We have indeed arrived at another time for choosing. We must answer one question: Will we advance liberty or sound its retreat?

The emotional response to President Donald Trump’s executive order on immigration begs us to pick a side. Protest in solidarity with the immigrant. Hold the line against terrorism. Open the border. Build a wall. If only it were that simple.

We’re a nation of immigrants and simultaneously a nation of laws. Both concepts are critical to our identity as Americans and a source of conflict when we prioritize one over the other.

My first job out of law school was working for Sen. Jeff Sessions, R-Ala., on immigration issues. At the time, there was no hotter issue before the Senate Judiciary Committee. Sen. Sessions never wavered on his insistence that immigration laws be enforced. That experience shaped many of my views on immigration policy.

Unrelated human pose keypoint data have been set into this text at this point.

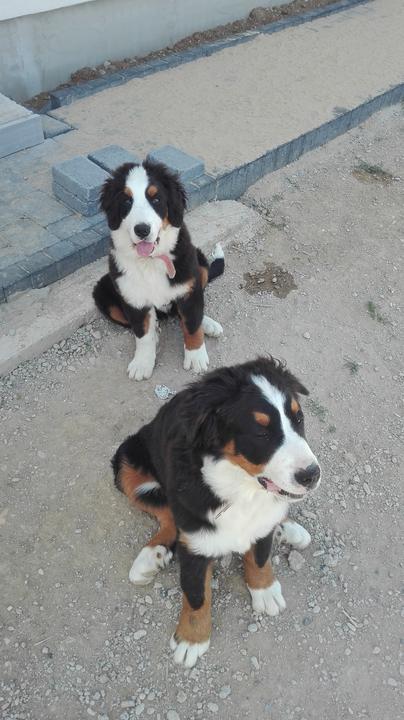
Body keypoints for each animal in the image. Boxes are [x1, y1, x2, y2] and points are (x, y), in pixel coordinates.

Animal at [93, 160, 224, 380]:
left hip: (199, 264)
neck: (151, 261)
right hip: (103, 292)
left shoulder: (188, 287)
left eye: (156, 199)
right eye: (126, 201)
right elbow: (142, 333)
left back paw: (208, 324)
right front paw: (142, 363)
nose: (142, 230)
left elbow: (192, 323)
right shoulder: (133, 298)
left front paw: (196, 356)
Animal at [112, 357, 321, 667]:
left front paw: (264, 590)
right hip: (126, 461)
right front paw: (192, 638)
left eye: (299, 419)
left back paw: (287, 529)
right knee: (167, 513)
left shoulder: (260, 523)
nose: (311, 475)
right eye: (260, 432)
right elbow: (197, 594)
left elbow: (260, 557)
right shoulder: (195, 546)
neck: (241, 487)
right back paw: (152, 555)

One president summed up the core of Sessions’ immigration philosophy quite eloquently. “It is wrong and ultimately self-defeating for a nation of immigrants to permit the kind of abuse of our immigration laws we have seen in recent years, and we must do more to stop it.”

That was President Bill Clinton’s perspective during the State of the Union in 1995. It’s shared by millions of Americans today.

But immigration policy isn’t merely an issue of national security and law enforcement. It must complement our highest ideals as a beacon for liberty in the world. The downtrodden, broken and forgotten—they must matter to us here at home and abroad.

Ronald Reagan conceded that our “shining city on a hill” might need walls eventually. If there had to be walls, he said, “the walls [should have] doors and the doors [should be] open to anyone with the will and the heart to get here.” He recognized the nuances of our national identity.

At this point, it shouldn’t come as a shock that President Trump intends to follow through with his campaign promises. Regrettably, he’s relied heavily on our fears in shaping his immigration ideas, particularly when it comes to refugees.

It was a winning election strategy; it just isn’t the way to make America great again.

We must secure our borders, streamline our vetting process, and enforce our laws. Where we disagree over immigration laws, we have a clear process for changing them.

Even if we make our already challenging immigration and asylum review even tougher and enforce laws President Barack Obama ignored, much larger questions loom. Will we risk some of our safety to rescue a shell-shocked child from a bombed-out city in Syria? Are we willing to brave potential attack to shelter the Coptic Christian in Libya who refuses to recant her faith before ISIS?

My answer is unequivocal: Yes.

Our nation is great, in large part, because we’ve continually aspired to ideals more significant than self-preservation. The American president demanded that the Berlin Wall come down, and I saw it happen on my television in 1989. I still hear the words of my football coach, Jimmy Gentry, as he tearfully recounted the story of liberating the Dachau concentration camp as a soldier with the 42nd Rainbow Division. I live in a state where so many sacrificed their safety and very lives to fight the evils of racism in hopes that others might have the fullest measure of American opportunity.

We must never allow those who would do us harm to force our ideals into retreat. The whole point of being that shining city on a hill is for people to see us, take heart and continue the struggle for freedom throughout the world.

The alternative is to let liberty’s light go dim, batten down the hatches and hope nobody hurts us because we no longer pose a threat to their tyrannical aspirations. That simply is not who we are or ever should be.

The path to advance liberty will not be easy, but it is worth our labor to remember we’re a nation of laws and immigrants. President Reagan eloquently put the choice now before us in his own way:

We’ll preserve for our children this, the last best hope of man on earth, or we’ll sentence them to take the last step into a thousand years of darkness.